Coding is what makes our computers, smartphones and smart televisions work. Essentially, code is the instructions that tell computers what to do. Simple! Every time you open an app, scroll down the page of this website or type, the computer follows a set of instructions.

A coder is someone who writes those instructions — and even kids can be coders! As the National Association for the Education of Young Children explains, “early coding offers children experiences that integrate communication, thinking and problem-solving. These are 21st-century skills that are valuable for children’s future success in our digital world.”

Get your family or class started with the fundamentals of coding with these free games and activities.

Take the Peanut Butter and Jelly Challenge

Overhead shot of the making of a peanut butter and jelly sandwich . There is a sheet of paper that reads "how to make a pb+j ... step 1," indicating that the steps should be filled in.
Any activity can be broken down into a series of instructions — even making a peanut butter and jelly sandwich! | Stephanie Murray

Sometimes, we can use low-tech fun to learn high-tech concepts! This simple game breaks down a task, like making a peanut butter and jelly sandwich, into simple instructions or code. The game’s goal is to write directions for a robot to create a sandwich in your house.

First, select one grown-up to be the robot. Then, you need to spend some time writing instructions telling the robot how to create a sandwich, encouraging children to break down the task into smaller and smaller instructions to help the “robot” get from start to finish. For example, break down “Put jelly on the bread” into “Place one piece of bread, a spoon and the jelly jar on the counter. Lift the spoon and place it in the jelly jar, scooping out a quarter-sized amount of jelly.
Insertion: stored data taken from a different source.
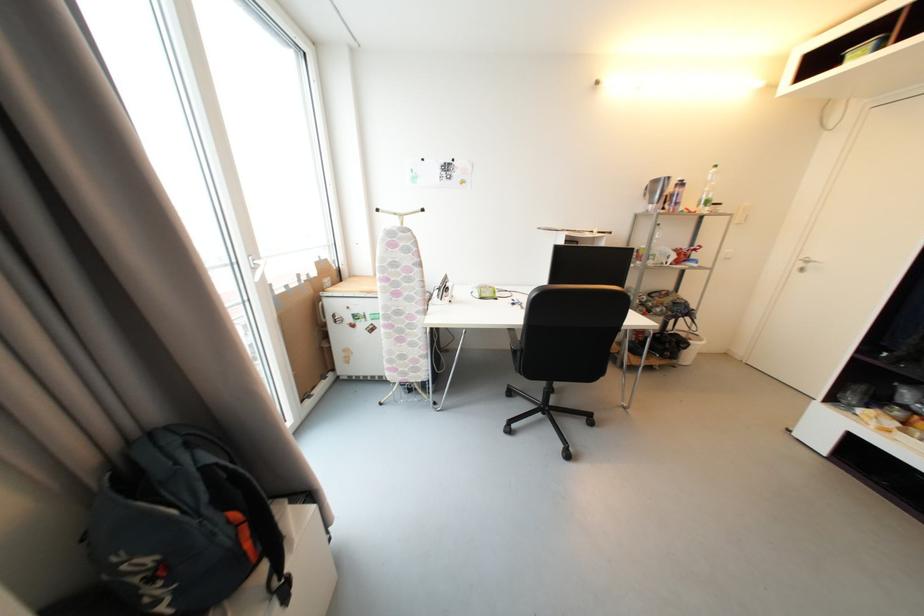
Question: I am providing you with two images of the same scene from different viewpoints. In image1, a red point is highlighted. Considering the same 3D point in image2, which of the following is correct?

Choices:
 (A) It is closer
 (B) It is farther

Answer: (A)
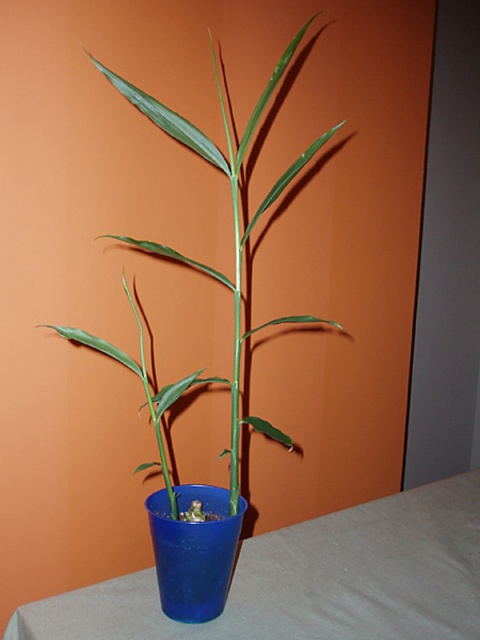
You are placing a small decorative item on the blue plastic table at center. Considering the height of the green glossy plant at center, will the item be visible from above the plant?

The blue plastic table at center is shorter than the green glossy plant at center, so placing the item on the table may not make it fully visible from above the plant unless positioned strategically.

You are organizing a small indoor garden and want to place a decorative item between the blue plastic table at center and the green glossy plant at center. Considering their widths, which object should the decorative item be placed closer to?

The blue plastic table at center is wider than the green glossy plant at center. Therefore, the decorative item should be placed closer to the green glossy plant at center to maintain balance between their widths.

You have a small decorative item that is 10 cm wide. You want to place it next to the green glossy plant at center and the blue plastic cup at center on the light gray cloth. Based on their widths, which object can the decorative item fit next to without overlapping?

The green glossy plant at center is wider than the blue plastic cup at center. Since the decorative item is 10 cm wide, it can fit next to the blue plastic cup at center as there is more space available compared to the wider plant.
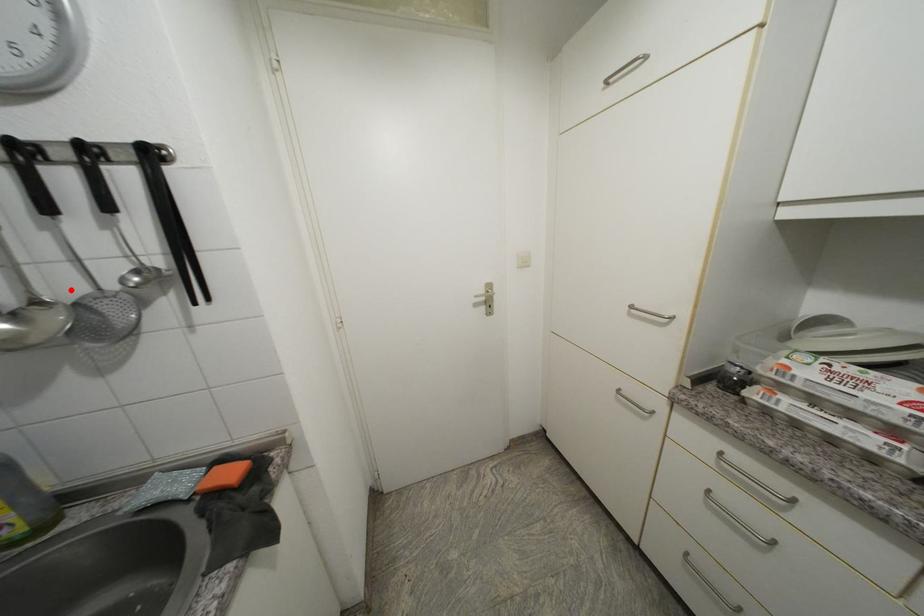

Lift the spoon out of the jar and turn it until the jelly falls onto the bread...”

Read the instructions out loud and have the robot perform those tasks. The robot should stop when it gets to a stage it does not understand. You can help children see that it is possible to break down steps into smaller instructions and make revisions as you move along. And remember to laugh and have fun trying to get the robot to create the sandwich!

As you play this free and simple game, you introduce your children to the fundamentals of coding. They are practicing writing a sequence of instructions to perform a task, and by doing so, becoming coders!

Explore More Coding at Home and in the Classroom

  • Try the free PBS KIDS ScratchJr app! With the PBS KIDS ScratchJr app, kids can create their own interactive stories and games featuring their favorite characters from “Wild Kratts,” “Nature Cat,” “WordGirl” and “Peg + Cat.” The storytelling possibilities are endless with this creative coding app for children ages 5-8.
  • Code with the Los Angeles Public Library. Join an online coding class for kids. Check the events calendar for workshops led by teen volunteers. The library is also offering a weeklong coding summer camp for girls 3-5 years old, starting July 26, 2021.
  • Flip through the pages of a coding book. Coding concepts can be as simple as reading a book! Add some fun fiction and non-fiction coding books to your storytime lunch! Some recommended titles from the library’s Kids Path list are located here. And remember, you can always find e-books, too!
  • Simon Says code! A simple game of “Simon Says” has coding concepts. Just as a computer can not perform a task without code, players can’t complete the task unless “Simon Says!” Help kids make the connection between instructions and performance.